Bank of Ireland's exposure to a recovering British economy and especially the exposure to the strong recovery in the British housing market through BIM and Bristol & West is probably the main factor behind the demand for Bank of Ireland shares. The pricing of recent building society flotations in Britain also suggests that the £600 million that Bank of Ireland will pay for Bristol & West is a good price.

But Bank of Ireland is not the only beneficiary of the strong demand that has driven the market to an all time high.

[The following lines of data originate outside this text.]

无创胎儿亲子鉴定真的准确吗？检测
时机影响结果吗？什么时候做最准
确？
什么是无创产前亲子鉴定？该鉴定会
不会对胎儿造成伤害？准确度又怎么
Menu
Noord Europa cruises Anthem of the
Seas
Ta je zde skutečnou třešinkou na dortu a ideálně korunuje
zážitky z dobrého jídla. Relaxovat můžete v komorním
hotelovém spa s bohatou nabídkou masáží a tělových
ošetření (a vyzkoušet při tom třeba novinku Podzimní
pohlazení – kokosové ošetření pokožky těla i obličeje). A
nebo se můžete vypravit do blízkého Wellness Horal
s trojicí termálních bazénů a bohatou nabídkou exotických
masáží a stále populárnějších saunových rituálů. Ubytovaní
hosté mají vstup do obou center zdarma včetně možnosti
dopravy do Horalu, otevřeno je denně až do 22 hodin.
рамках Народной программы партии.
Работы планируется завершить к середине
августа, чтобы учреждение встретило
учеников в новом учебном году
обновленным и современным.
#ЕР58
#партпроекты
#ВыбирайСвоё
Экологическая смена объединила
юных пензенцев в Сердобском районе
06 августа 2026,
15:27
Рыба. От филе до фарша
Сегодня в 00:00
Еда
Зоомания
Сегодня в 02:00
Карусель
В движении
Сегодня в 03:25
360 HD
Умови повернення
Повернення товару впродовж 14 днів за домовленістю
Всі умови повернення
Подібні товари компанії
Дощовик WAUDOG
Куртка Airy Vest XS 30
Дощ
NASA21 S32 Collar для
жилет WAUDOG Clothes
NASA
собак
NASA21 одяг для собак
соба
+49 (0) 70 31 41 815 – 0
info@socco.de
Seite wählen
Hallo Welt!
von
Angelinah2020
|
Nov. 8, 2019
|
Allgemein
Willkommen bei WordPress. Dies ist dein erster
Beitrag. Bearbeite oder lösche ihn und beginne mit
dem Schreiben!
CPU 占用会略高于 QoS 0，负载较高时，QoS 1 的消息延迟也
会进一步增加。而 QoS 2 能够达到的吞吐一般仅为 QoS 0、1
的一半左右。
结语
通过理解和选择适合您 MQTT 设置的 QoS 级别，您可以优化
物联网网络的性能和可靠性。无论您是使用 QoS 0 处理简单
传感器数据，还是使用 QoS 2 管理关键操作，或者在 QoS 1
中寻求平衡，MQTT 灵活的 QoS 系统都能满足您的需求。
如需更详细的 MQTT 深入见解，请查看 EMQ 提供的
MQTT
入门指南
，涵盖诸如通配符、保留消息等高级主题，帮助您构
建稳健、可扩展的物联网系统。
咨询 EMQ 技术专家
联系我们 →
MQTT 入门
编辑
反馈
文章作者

All of the leaders and better quality second liners are doing well with CRH rapidly moving back up towards to its 1996 all time high of 652p.

And even Smurfit, which has languished within a narrow trading range between 160p and 170p for most of last year, has finally moved ahead into the 180s as investors took the view that most off the bad news afflicting the packaging industry has already priced, into the Smurfit share.

Corporate news during the week was all very positive, with excellent half year results from Jury's, Abbey and Heiton and a highly successful return to the market for the revamped McInerney.

In the Jurys case, exposure to the booming Irish economy and recovering British economy boosted half year profits by almost 40 per cent and triggered some substantial revisions to full year profit figures. The half year results also pushed Jurys to a new high of 292p. Building related stocks like Heiton and Abbey are obvious beneficiaries of the construction boom and neither disappointed the market with their half year results.

McInerney's return to the market as a dedicated housebuilding company was well received and from the placing price of 35p, the shares traded up to 50p with good demand reported. The decision by McInerney management to take up the shares being sold by the Four Seasons Country was also seen as a vote of confidence by management.